Voters in the north are becoming cynical about the Tory policy of the Northern Powerhouse, aimed to spread wealth and prosperity outside the south, Labour's Andy Burnham said.
The former health secretary said the much-talked about policy pushed by the Conservative former chancellor George Osborne was in danger of going the same way as the "Big Society" idea floated by David Cameron.
Mr Burnham, at a hustings for the Greater Manchester mayoral elections, alongside the Tory candidate Sean Anstee and the Liberal Democrat's, Jane Brophy, said the idea seems to have been forgotten by the new Prime Minister Theresa May, who preferred to talk about the "Midlands Engine".
Mr Burnham, the MP for Leigh, Greater Manchester, said: "We seem to be suddenly forgotten. We have got a situation where every single secondary school in Manchester, in Rochdale, in Sean's borough Trafford and in my borough, Wigan, is going to lose under the Government's new schools funding formula. Every single one, heavily.
"You can't build a northern powerhouse by cutting northern councils, northern schools.
"We need to see evidence here that they are going to invest in it.
"It's fine to have a phrase, 'the Northern Powerhouse', people out there are on the verge of being quite cynical. Where is it?

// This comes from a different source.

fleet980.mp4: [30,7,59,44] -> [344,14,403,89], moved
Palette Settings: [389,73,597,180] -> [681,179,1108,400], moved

We've been promised it and our councils are cutting our schools?
"It looks like it's going the same way as the Big Society if we are not careful."

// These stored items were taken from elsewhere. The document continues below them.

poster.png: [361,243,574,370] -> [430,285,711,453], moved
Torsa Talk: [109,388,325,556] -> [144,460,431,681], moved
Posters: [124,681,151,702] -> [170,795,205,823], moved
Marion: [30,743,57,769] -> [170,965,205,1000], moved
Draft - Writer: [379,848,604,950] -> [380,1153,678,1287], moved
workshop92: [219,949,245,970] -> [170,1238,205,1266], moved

The Northern Powerhouse aims to devolve powers and money from Whitehall to northern city regions in a bid to boost their economic performance.
The plans also included the election of "metro" mayors for bigger city regions, including Manchester, Liverpool and Sheffield.

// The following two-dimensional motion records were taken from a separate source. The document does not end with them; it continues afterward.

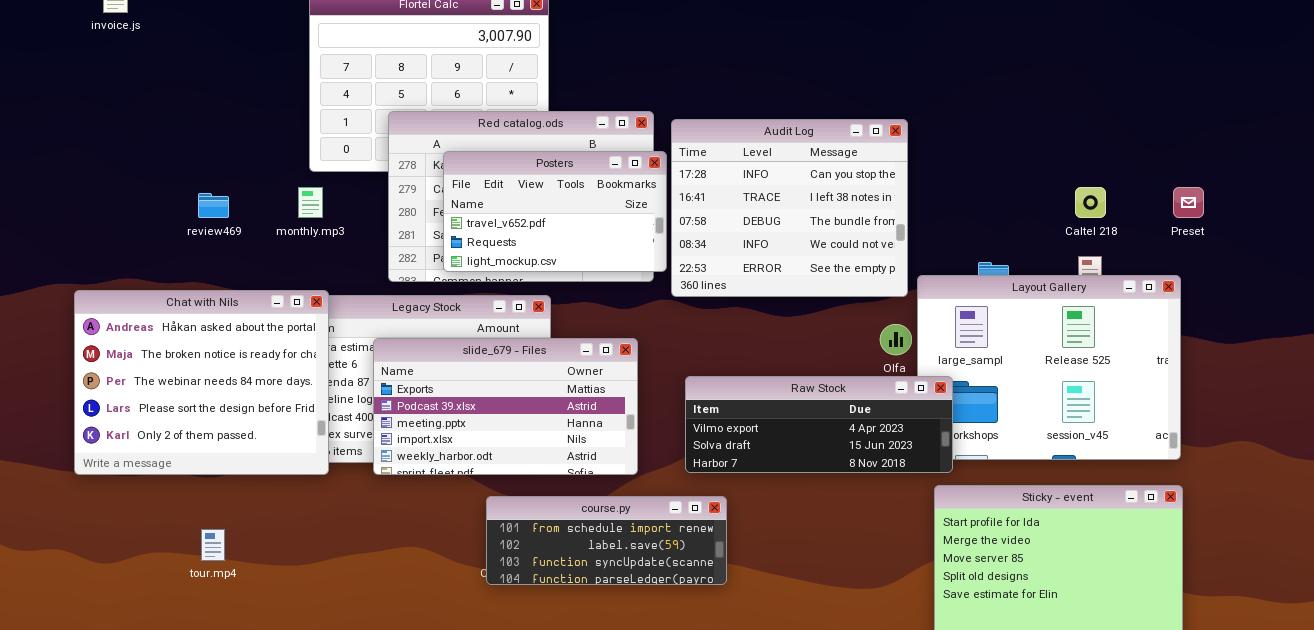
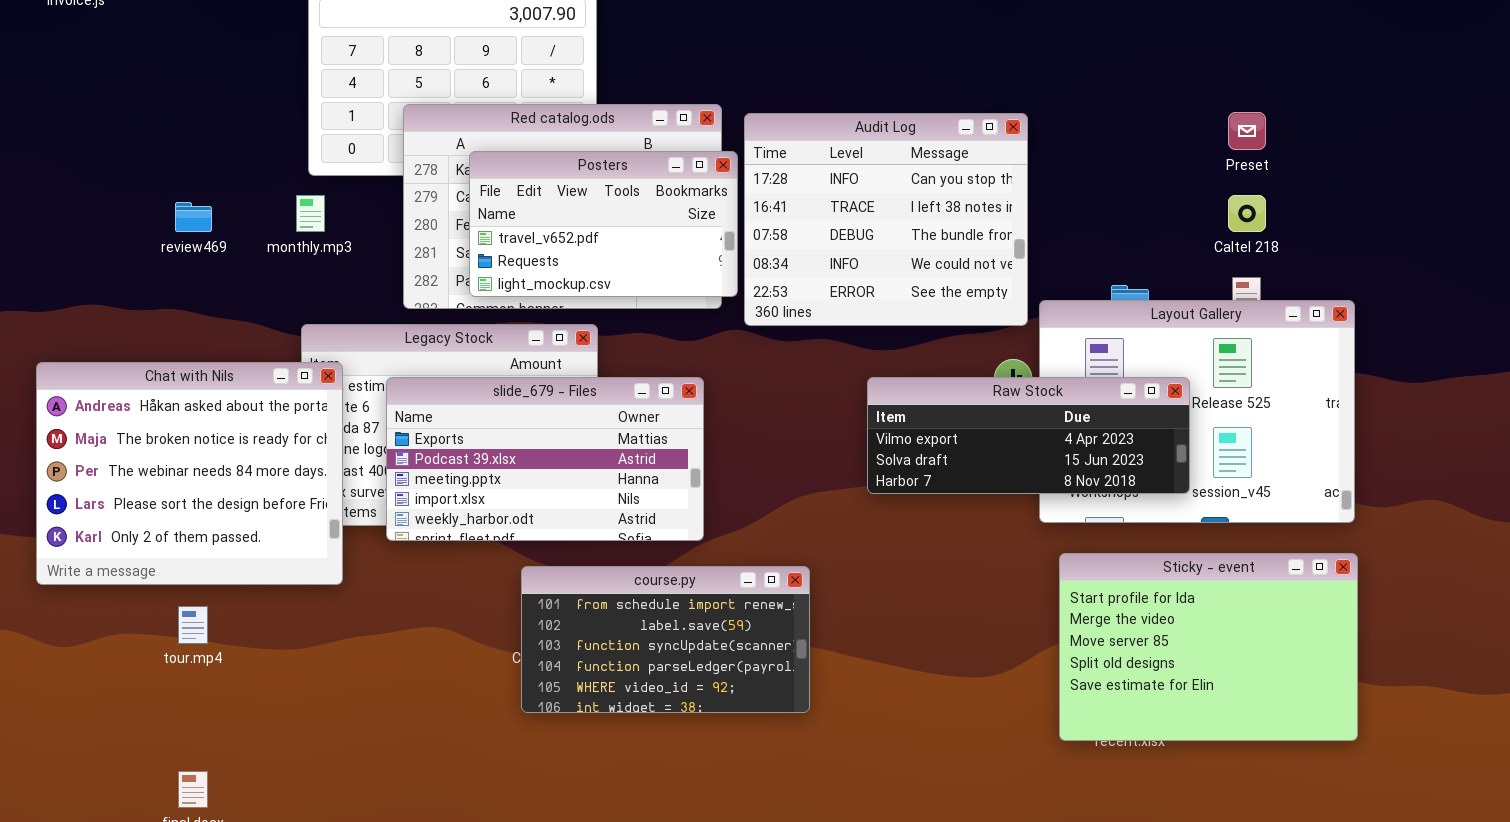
Preset: [1173,187,1204,218] -> [1228,112,1266,150], moved
Chat with Nils: [74,290,329,475] -> [36,362,343,585], moved
Raw Stock: [685,376,953,473] -> [867,377,1190,494], moved
course.py: [486,496,727,585] -> [521,566,810,713], resized

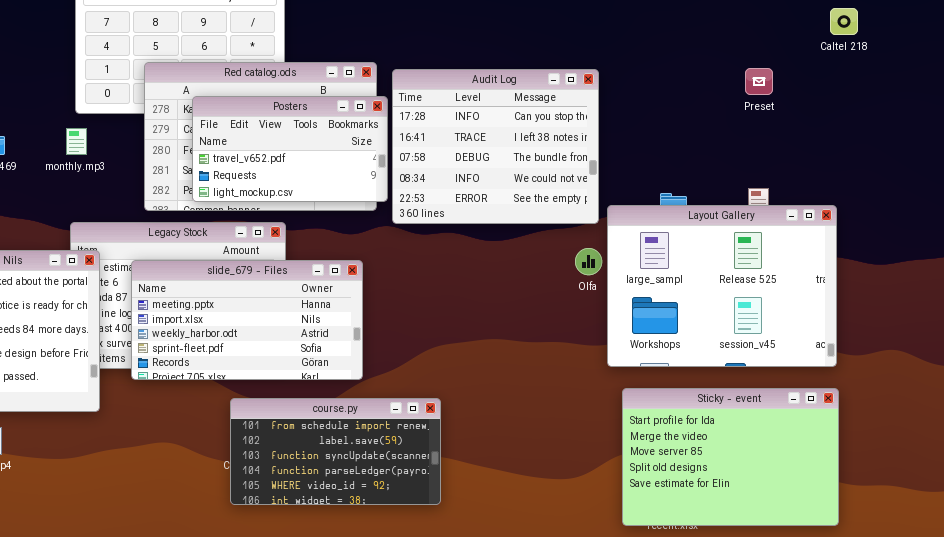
Caltel 218: [1228,195,1266,232] -> [830,8,858,35], moved
slide_679 - Files: [386,377,704,541] -> [131,260,363,380], scrolled down 2 rows
Raw Stock: [867,377,1190,494] -> none, closed

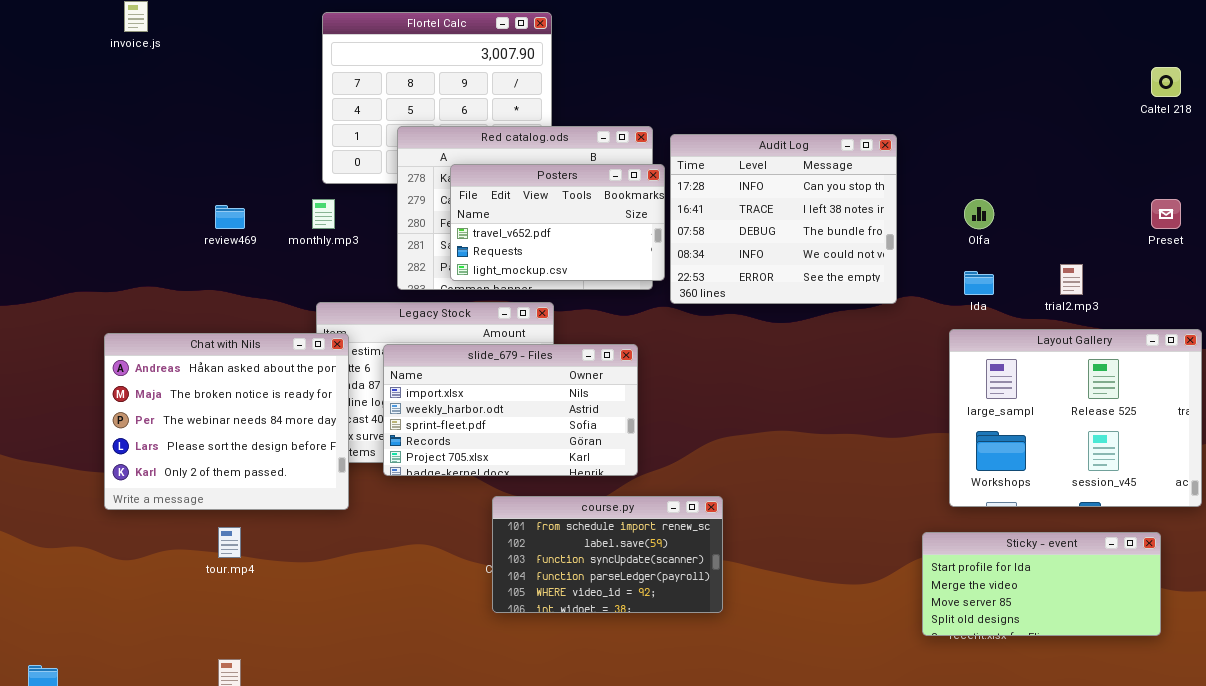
Preset: [745,68,773,95] -> [1151,199,1181,229], moved
Layout Gallery: [607,205,837,367] -> [949,329,1202,507], moved
Olfa: [575,248,602,275] -> [964,199,994,229], moved
slide_679 - Files: [131,260,363,380] -> [383,344,638,476], scrolled down 1 row
Sticky - event: [622,388,839,526] -> [922,532,1161,636], resized

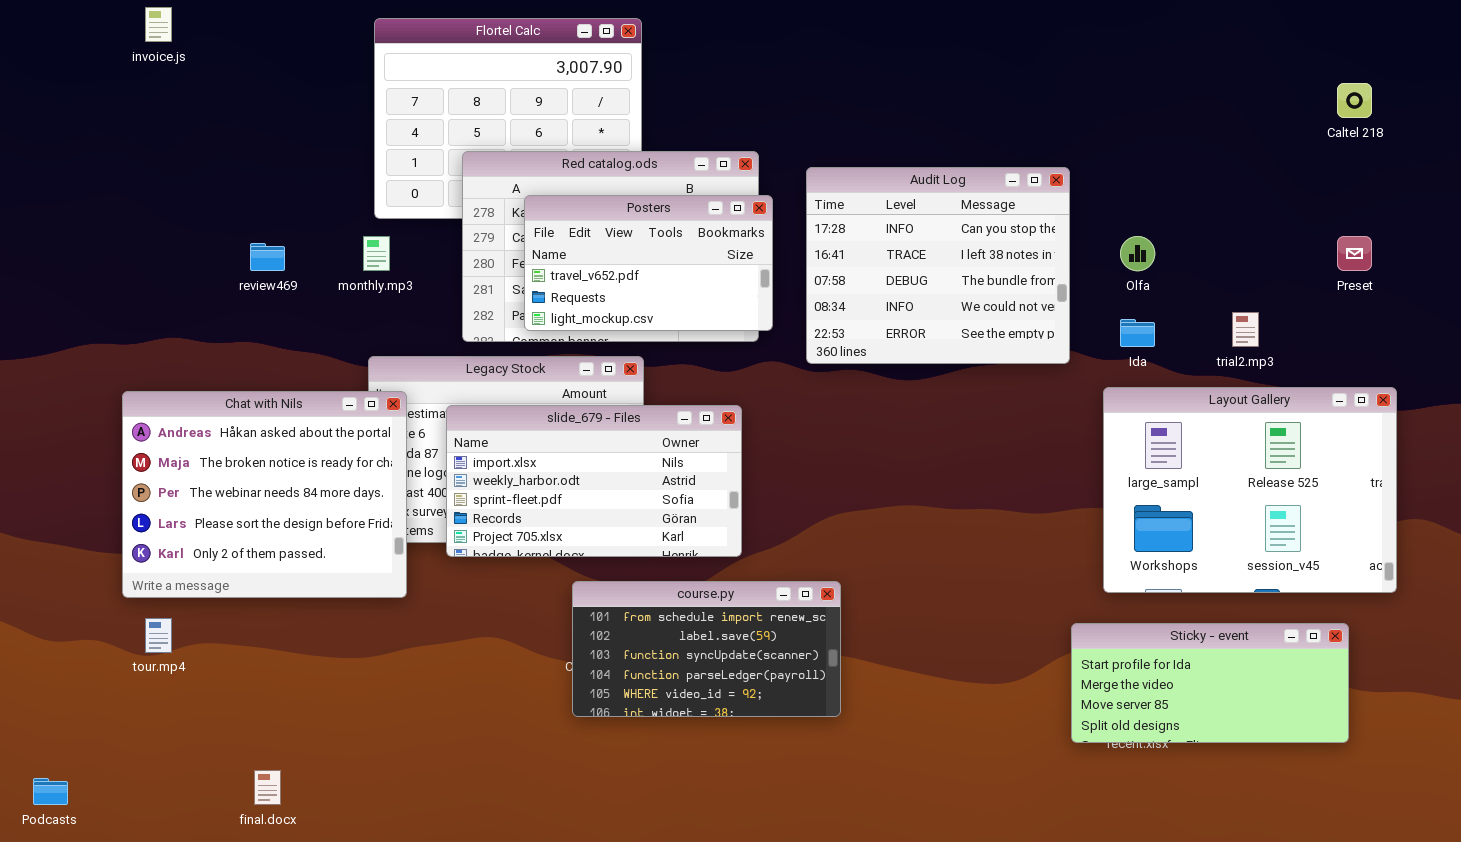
Audit Log: [670,134,897,304] -> [806,167,1070,364], moved
tour.mp4: [218,527,241,558] -> [145,618,172,653], moved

But the future of the initiative, launched by Mr Osborne in 2014, came under question after Mrs May's arrival in 10 Downing Street and Mr Osborne's exit from the Cabinet to the backbenches after the EU referendum last year.
Mr Burnham, a former cabinet minister, said he would use his "profile" to utilise new devolved powers to help the initiative.
But Mr Anstee, the leader of Tory-controlled Trafford Council, said the Government was still committed to the idea and it had not been "abandoned".
He said: "You can have all the parliamentary experience in the world, but if it is experience of politics that has failed Greater Manchester and the north of England it's not worth having.
"It's not just about rebalancing the economy, moving wealth from the south of England up to the north, it's about getting the north to create its own wealth.
"If we want the UK to be successful, the north of England has to be successful, I think that's where the focus from the former chancellor came from.
"If we ever thought the Northern Powerhouse was going to be created solely in London and Westminster then we fundamentally misunderstood the concept of something of our own, something that we can be proud of.
"So I feel I have done more in three years than successive governments have done for the north of England.
"I'm very proud actually it was a Conservative-led government that was and remains committed to the Northern Powerhouse."
Ms Brophy, the Liberal Democrat candidate and councillor in Trafford, said the north-south divide meant there was "a case" for redistributing funds from south to north.
The Greater Manchester mayoral elections will be held in May.